**TASK TO COMPLETE:** Reproduce every line in the items below, from the line containing "Related category" down to the line containing "Ways to Pay", both included, without changing a character.
*** DATA SHOWN Section Begins ***
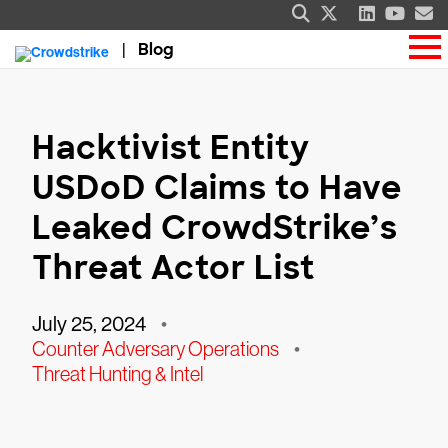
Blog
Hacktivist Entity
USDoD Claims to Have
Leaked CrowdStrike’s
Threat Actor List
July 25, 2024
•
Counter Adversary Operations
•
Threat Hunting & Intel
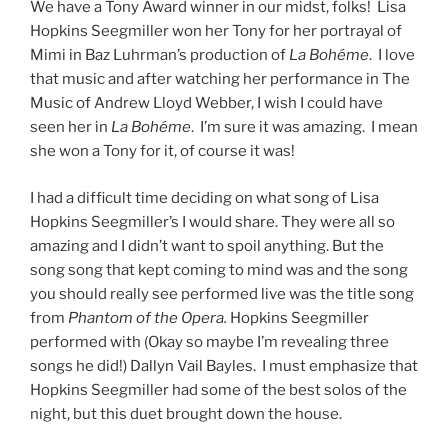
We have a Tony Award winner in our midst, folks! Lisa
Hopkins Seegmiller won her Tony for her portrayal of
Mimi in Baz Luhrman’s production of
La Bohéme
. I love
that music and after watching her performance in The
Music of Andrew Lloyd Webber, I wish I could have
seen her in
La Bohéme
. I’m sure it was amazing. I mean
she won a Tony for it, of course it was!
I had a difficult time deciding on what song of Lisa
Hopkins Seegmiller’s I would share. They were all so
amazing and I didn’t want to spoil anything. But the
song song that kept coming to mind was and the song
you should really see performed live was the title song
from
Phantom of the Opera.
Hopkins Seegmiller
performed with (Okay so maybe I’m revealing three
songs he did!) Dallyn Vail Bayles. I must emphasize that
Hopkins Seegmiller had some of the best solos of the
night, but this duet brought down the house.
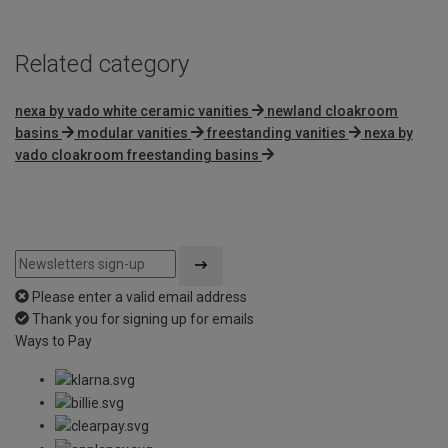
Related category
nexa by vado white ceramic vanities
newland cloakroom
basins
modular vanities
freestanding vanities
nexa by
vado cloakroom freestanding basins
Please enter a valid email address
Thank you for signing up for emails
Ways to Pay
*** DATA SHOWN Section Ends ***
*** DATA SHOWN Section Begins ***
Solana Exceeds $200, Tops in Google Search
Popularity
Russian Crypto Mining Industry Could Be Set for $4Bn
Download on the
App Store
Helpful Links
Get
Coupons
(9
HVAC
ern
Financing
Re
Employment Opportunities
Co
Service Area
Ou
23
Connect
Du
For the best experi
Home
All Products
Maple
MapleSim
*** DATA SHOWN Section Ends ***
**TASK ANSWER:**
Related category
nexa by vado white ceramic vanities
newland cloakroom
basins
modular vanities
freestanding vanities
nexa by
vado cloakroom freestanding basins
Please enter a valid email address
Thank you for signing up for emails
Ways to Pay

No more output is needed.